Less than three months after its formation, the Olmert-Peretz government has succeeded in plunging Israel into a two-front war, whose aims are unrealistic and whose results cannot be foreseen.
If Olmert hopes to be seen as Mister Macho-Macho, a Sharon No. 2, he will be disappointed. The same goes for the desperate attempts of Amir Peretz to be taken seriously as an imposing Mister Security. Everybody understands that this campaign – both in Gaza and in Lebanon – has been planned by the army and dictated by the army. The man who makes the decisions in Israel now is Dan Halutz. It is no accident that the job in Lebanon has been turned over to the air force.
The public is not enthusiastic about the war. It is resigned to it, in stoic fatalism, because it is being told that there is no alternative. And, indeed, who can be against it? Who does not want to liberate the “kidnapped soldiers”? Who does not want to remove the Katyushas and rehabilitate deterrence? No politician dares to criticize the operation (except the Arab members of the Knesset who are ignored by the Jewish public). In the media, the generals reign supreme, and not only those in uniform. There is almost no former general who is not being invited by the media to comment, explain and justify, all speaking in one voice.

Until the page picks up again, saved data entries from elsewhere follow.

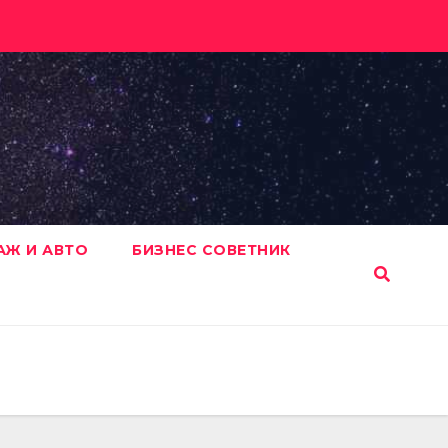
АЖ И АВТО
БИЗНЕС СОВЕТНИК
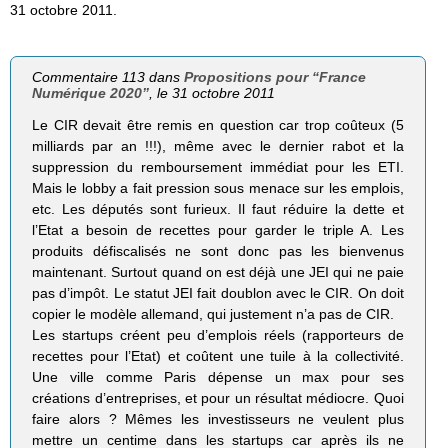
31 octobre 2011.
Commentaire 113 dans
Propositions pour “France
Numérique 2020”
, le 31 octobre 2011
Le CIR devait être remis en question car trop coûteux (5
milliards par an !!!), même avec le dernier rabot et la
suppression du remboursement immédiat pour les ETI.
Mais le lobby a fait pression sous menace sur les emplois,
etc. Les députés sont furieux. Il faut réduire la dette et
l’Etat a besoin de recettes pour garder le triple A. Les
produits défiscalisés ne sont donc pas les bienvenus
maintenant. Surtout quand on est déjà une JEI qui ne paie
pas d’impôt. Le statut JEI fait doublon avec le CIR. On doit
copier le modèle allemand, qui justement n’a pas de CIR.
Les startups créent peu d’emplois réels (rapporteurs de
recettes pour l’Etat) et coûtent une tuile à la collectivité.
Une ville comme Paris dépense un max pour ses
créations d’entreprises, et pour un résultat médiocre. Quoi
faire alors ? Mêmes les investisseurs ne veulent plus
mettre un centime dans les startups car après ils ne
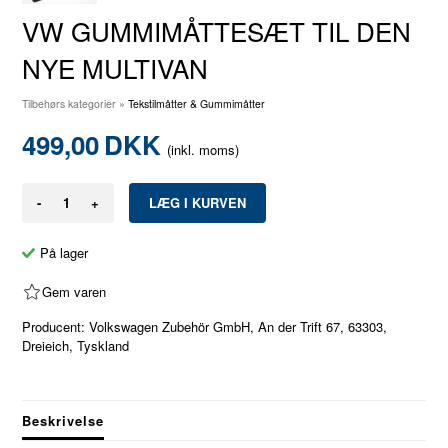
VW GUMMIMÅTTESÆT TIL DEN
NYE MULTIVAN
Tilbehørs kategorier
»
Tekstilmåtter & Gummimåtter
499,00
DKK
(inkl. moms)
-
+
På lager
Gem varen
Producent: Volkswagen Zubehör GmbH, An der Trift 67, 63303,
Dreieich, Tyskland
Beskrivelse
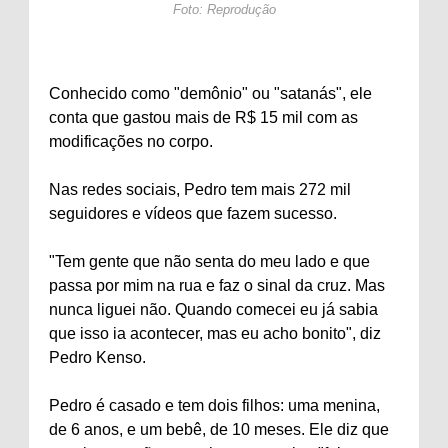
Foto: Reprodução
Conhecido como "demônio" ou "satanás", ele
conta que gastou mais de R$ 15 mil com as
modificações no corpo.
Nas redes sociais, Pedro tem mais 272 mil
seguidores e vídeos que fazem sucesso.
"Tem gente que não senta do meu lado e que
passa por mim na rua e faz o sinal da cruz. Mas
nunca liguei não. Quando comecei eu já sabia
que isso ia acontecer, mas eu acho bonito", diz
Pedro Kenso.
Pedro é casado e tem dois filhos: uma menina,
de 6 anos, e um bebê, de 10 meses. Ele diz que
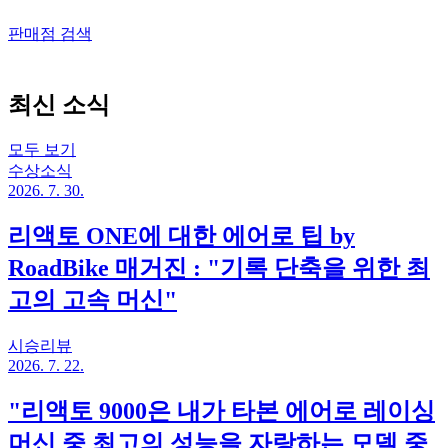
판매점 검색
최신 소식
모두 보기
수상소식
2026. 7. 30.
리액토 ONE에 대한 에어로 팁 by
RoadBike 매거진 : "기록 단축을 위한 최
고의 고속 머신"
시승리뷰
2026. 7. 22.
"리액토 9000은 내가 타본 에어로 레이싱
머신 중 최고의 성능을 자랑하는 모델 중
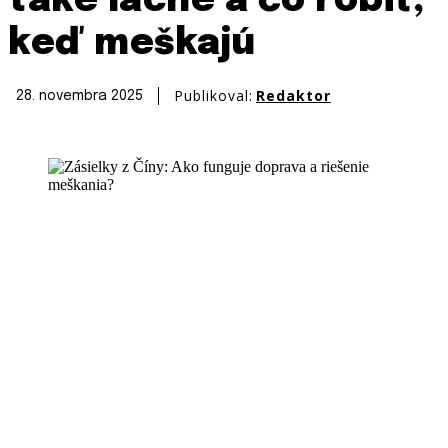
také lacné a čo robiť,
keď meškajú
Publikoval:
Redaktor
28. novembra 2025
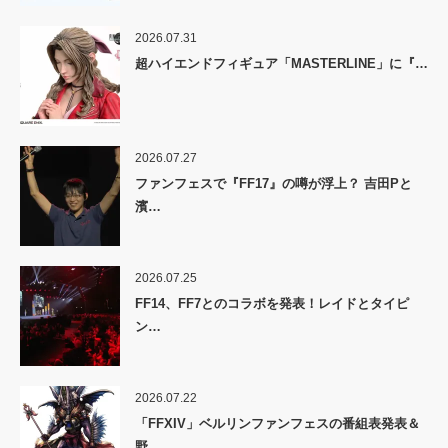
2026.07.31
超ハイエンドフィギュア「MASTERLINE」に『…
2026.07.27
ファンフェスで『FF17』の噂が浮上？ 吉田Pと
濱…
2026.07.25
FF14、FF7とのコラボを発表！レイドとタイピ
ン…
2026.07.22
「FFXIV」ベルリンファンフェスの番組表発表＆
野…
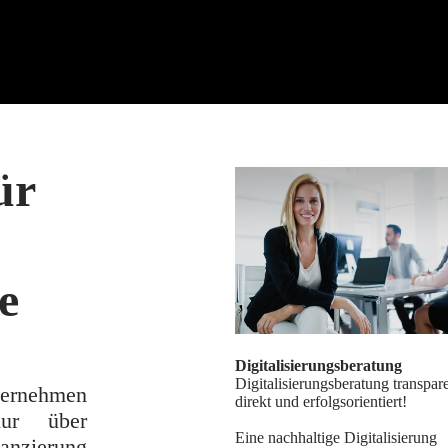
ür
e
Digitalisierungsberatung
Digitalisierungsberatung transpare
ternehmen
direkt und erfolgsorientiert!
ur über
Eine nachhaltige Digitalisierung
nanzierung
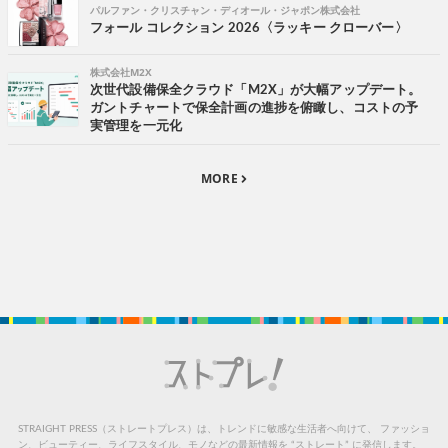
パルファン・クリスチャン・ディオール・ジャポン株式会社
フォール コレクション 2026〈ラッキー クローバー〉
株式会社M2X
次世代設備保全クラウド「M2X」が大幅アップデート。
ガントチャートで保全計画の進捗を俯瞰し、コストの予
実管理を一元化
MORE
STRAIGHT PRESS（ストレートプレス）は、トレンドに敏感な生活者へ向けて、
ファッショ
ン、ビューティー、ライフスタイル、モノなどの最新情報を “ストレート” に発信します。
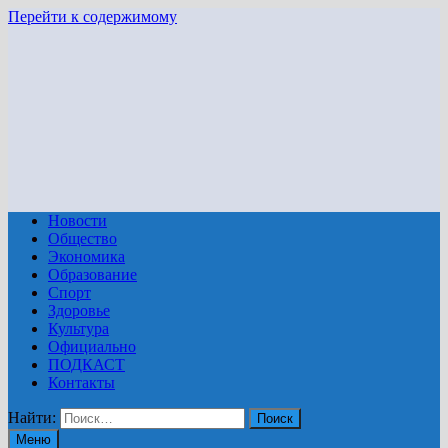
Перейти к содержимому
Новости
Общество
Экономика
Образование
Спорт
Здоровье
Культура
Официально
ПОДКАСТ
Контакты
Найти:
Меню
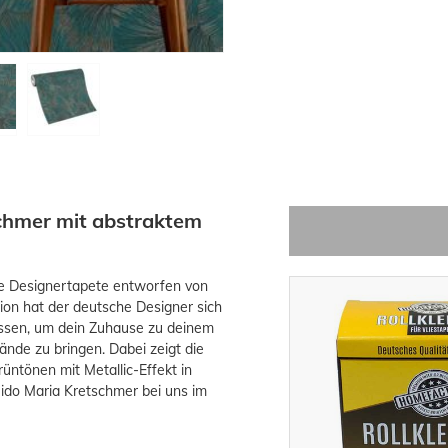
chmer mit abstraktem
ese Designertapete entworfen von
tion hat der deutsche Designer sich
assen, um dein Zuhause zu deinem
de zu bringen. Dabei zeigt die
üntönen mit Metallic-Effekt in
ido Maria Kretschmer bei uns im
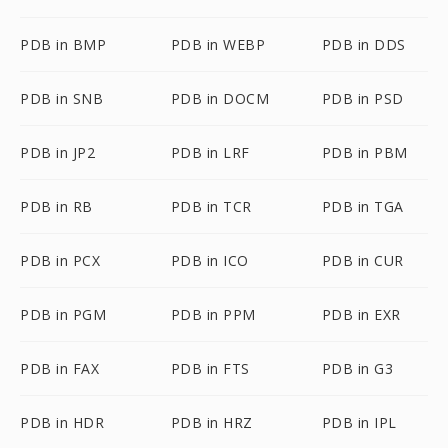
PDB in BMP
PDB in WEBP
PDB in DDS
PDB in SNB
PDB in DOCM
PDB in PSD
PDB in JP2
PDB in LRF
PDB in PBM
PDB in RB
PDB in TCR
PDB in TGA
PDB in PCX
PDB in ICO
PDB in CUR
PDB in PGM
PDB in PPM
PDB in EXR
PDB in FAX
PDB in FTS
PDB in G3
PDB in HDR
PDB in HRZ
PDB in IPL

(As an illustration: Israel’s most popular TV channel invited me to an interview about the war, after hearing that I had taken part in an anti-war demonstration. I was quite surprised. But not for long – an hour before the broadcast, an apologetic talk-show host called and said that there had been a terrible mistake – they really meant to invite Professor Shlomo Avineri, a former director-general of the Foreign Ministry who can be counted on to justify any act of the government, whatever it may be, in lofty academic language.)
“Inter arma silent Musae” – when the weapons speak, the muses fall silent. Or, rather: when the guns roar, the brain ceases to function.
And just a small thought: when the State of Israel was founded in the middle of a cruel war, a poster was plastered on the walls: “All the country – a front! All the people – an army!”
Fifty-eight years have passed, and the same slogan is still as valid as it was then. What does that say about generations of statesmen and generals?